Top public school allows trans children to choose gender specific uniform

Brighton College is set to break a 170 year-old tradition by allowing transgender pupils to decide what uniform to wear based on their chosen gender.

Headmaster Richard Cairns told students last week that uniform codes would be replaced by a ‘trouser uniform’ or a ‘skirt uniform’ for all pupils up to the age of 16.

“If some boys and girls are happier identifying with a different gender from that in which they were born, then my job is to make sure that we accommodate that,” Mr Cairns said.

“I hate the idea of anyone being in my school who is miserable because they’re being asked to dress in a way they are uncomfortable with.

“Brighton College has instead decided to abolish the notion of boys’ and girl’ schools altogether.”

The idea came following a discussion between Mr Cairns and the school’s Gender Society – with the change set to be implemented at the start of this term.

Before a child is able to change their uniform, parents will be required to write to the school first, giving their consent for the child to wear either a full tweed blazer, tie and trousers, or a skirt, bolero jacket and blouse.

Mr Cairns says that the school – famous for appointing the first ever openly gay head boy – is reacting to changes in society’s approach to gender dysphoria – when a person may feel their emotional identity does not match their biological sex.

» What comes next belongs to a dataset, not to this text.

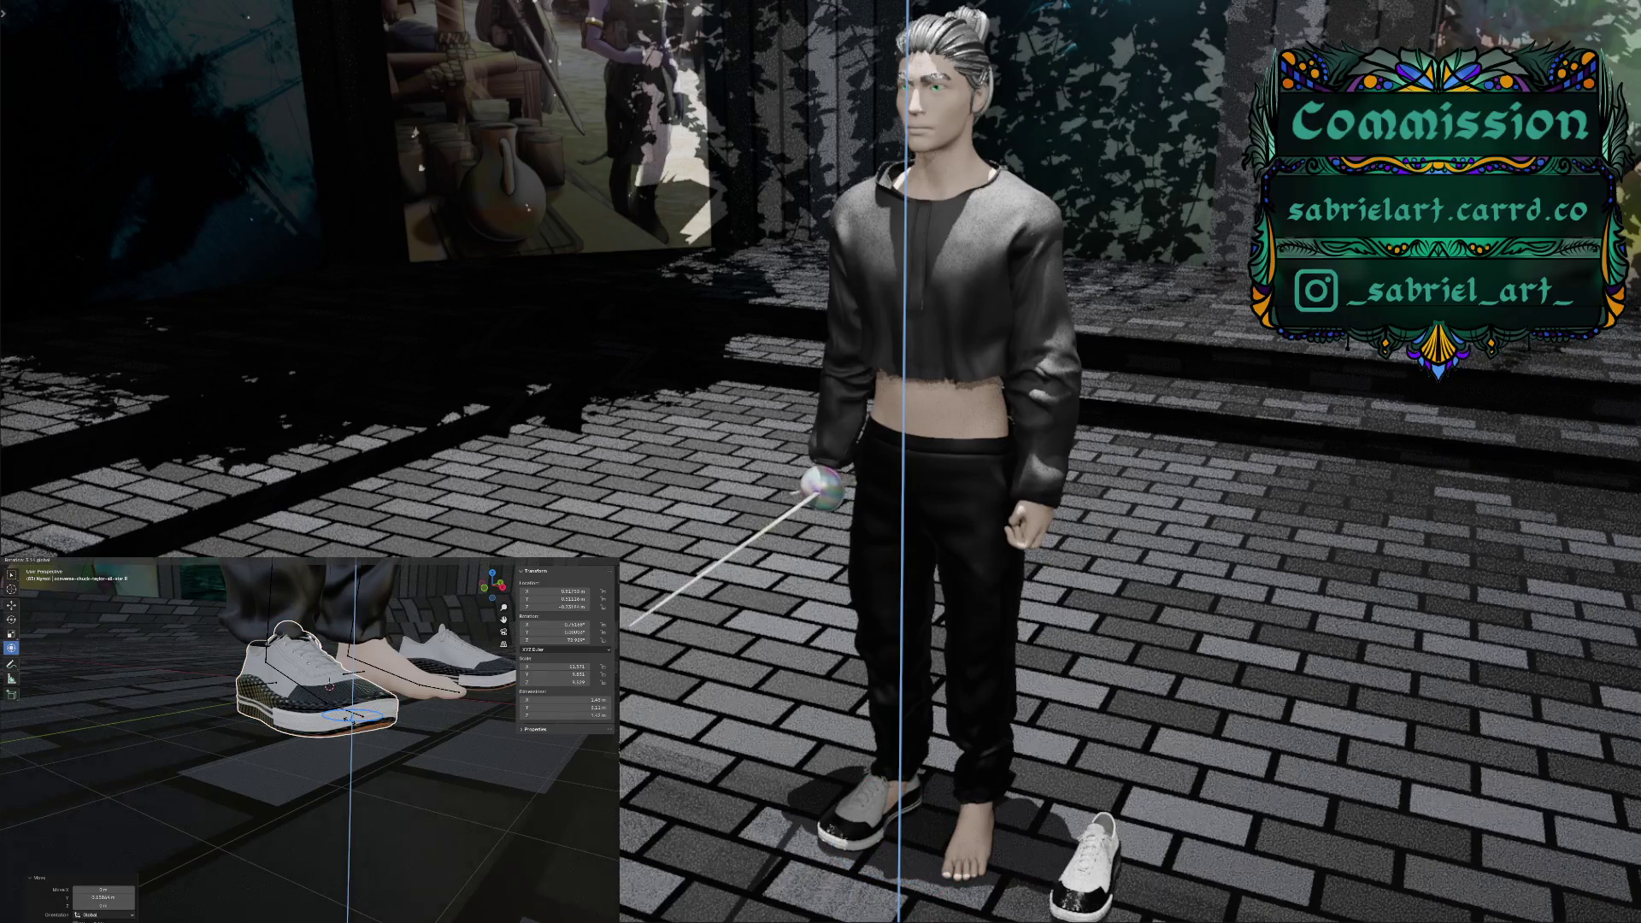
pyautogui.click(349, 720)
pyautogui.moveTo(349, 720); pyautogui.dragTo(316, 748, button='middle')
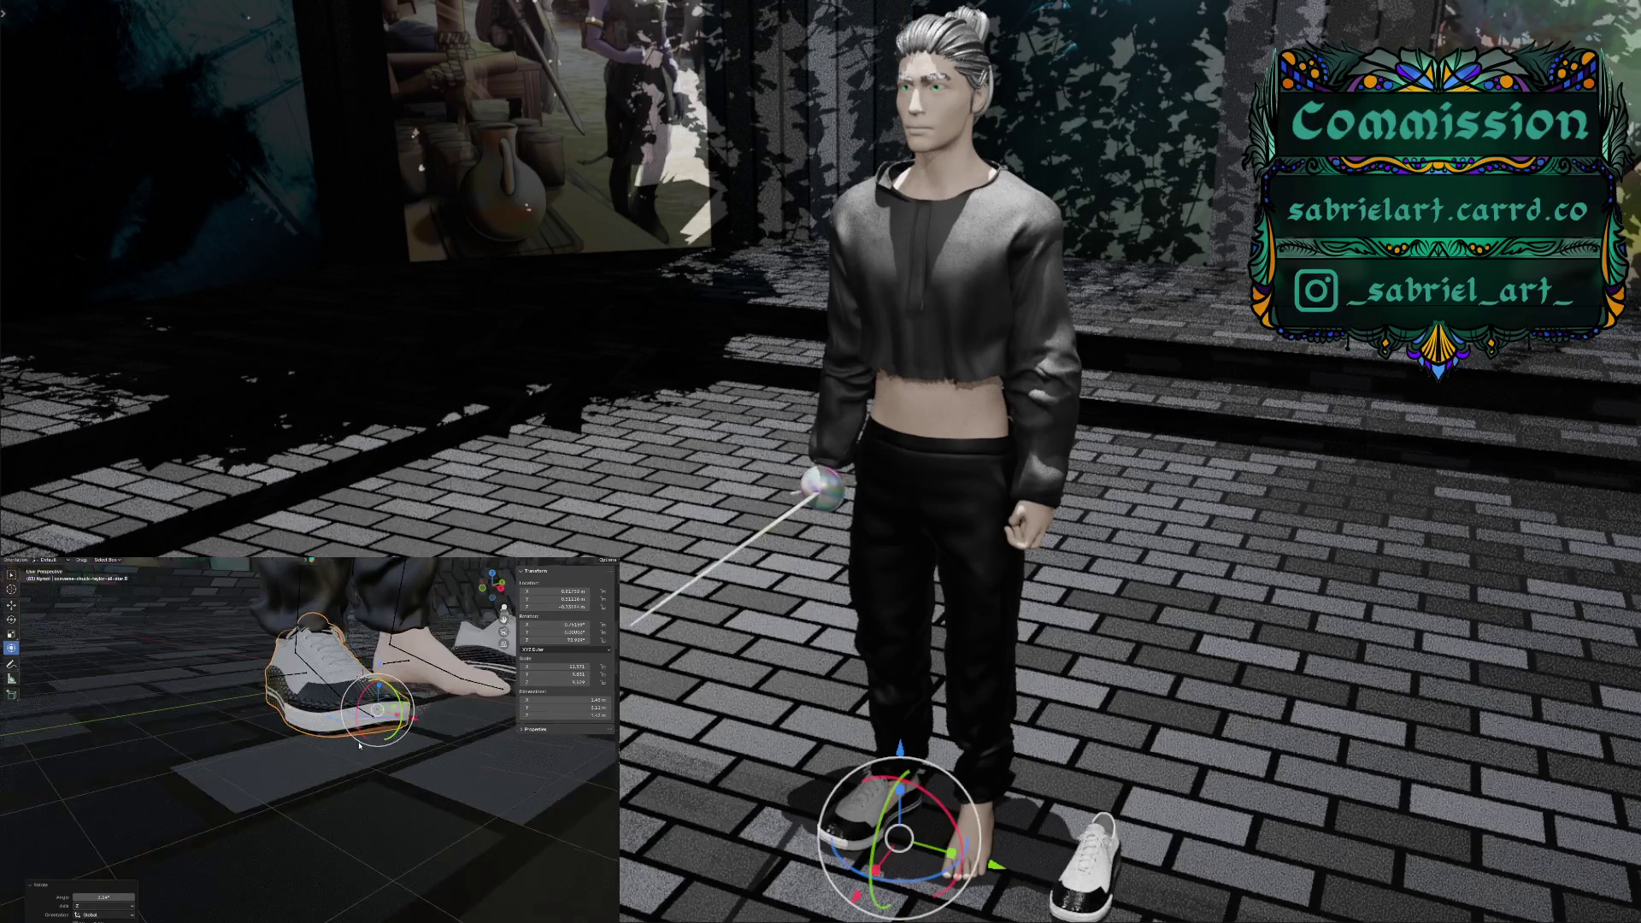
pyautogui.scroll(2, 316, 748)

The move has proved popular with current pupils – with some girls already taking to wearing trousers around campus and at least one male expressing an interest in wearing a skirt.

One pupil, Fred Dimbleby, 17 – son of BBC broadcaster David Dimbleby – said: “I’m completely in favour of it.

“I think it’s brilliant that we, as an institution, are leading this new approach and that we are leading this respect towards everyone no matter what they define themselves as.

“I think that it’ll be foreign for people to see someone who defines themselves as a male wearing a skirt, and I think that will be something big, but I don’t think it’ll cause any outrage or backlash because that person will be massively support by the pupil body.”

Last year, Mr Cairns openly criticized the government for failing to include gay rights in its push to promote ‘British values’ in schools.